*Work to be completed:*
Your task is to repeat all of the data exactly while excluding the pictures.
[Supplied information — start]
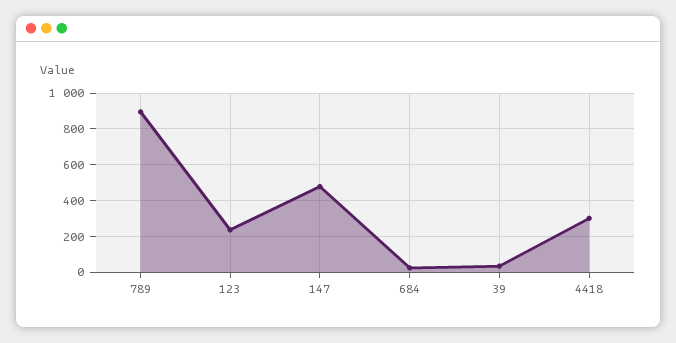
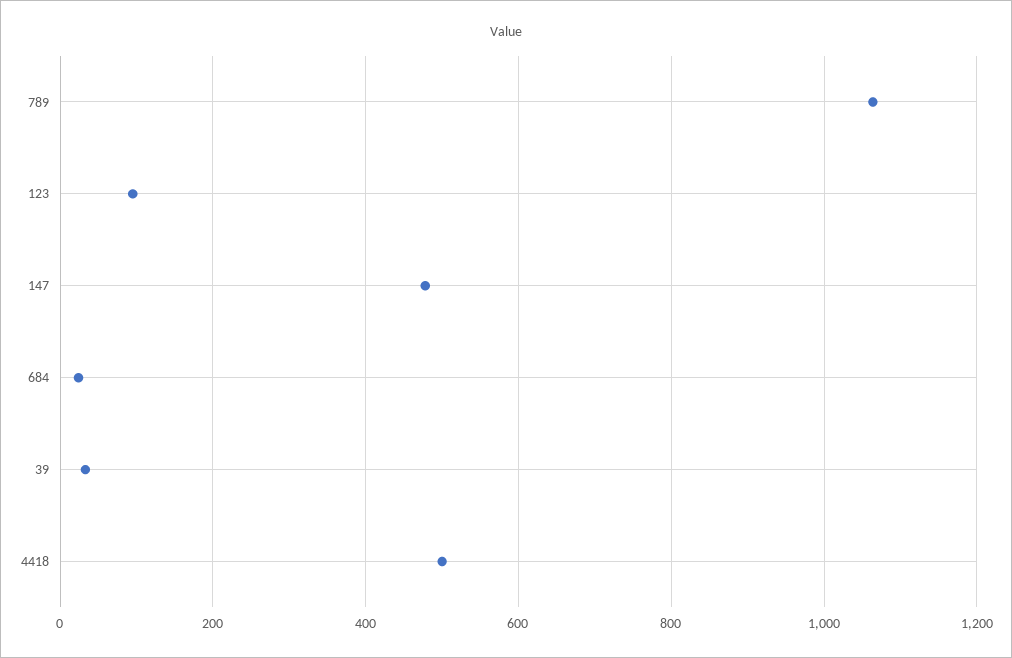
  {
-   "789": 900,
+   "789": 1060,
-   "123": 250,
+   "123": 100,
    "147": 480,
    "684": 20,
    "39": 40,
-   "4418": 300
+   "4418": 500
  }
[Supplied information — finish]
*Written response:*
  {
-   "789": 900,
+   "789": 1060,
-   "123": 250,
+   "123": 100,
    "147": 480,
    "684": 20,
    "39": 40,
-   "4418": 300
+   "4418": 500
  }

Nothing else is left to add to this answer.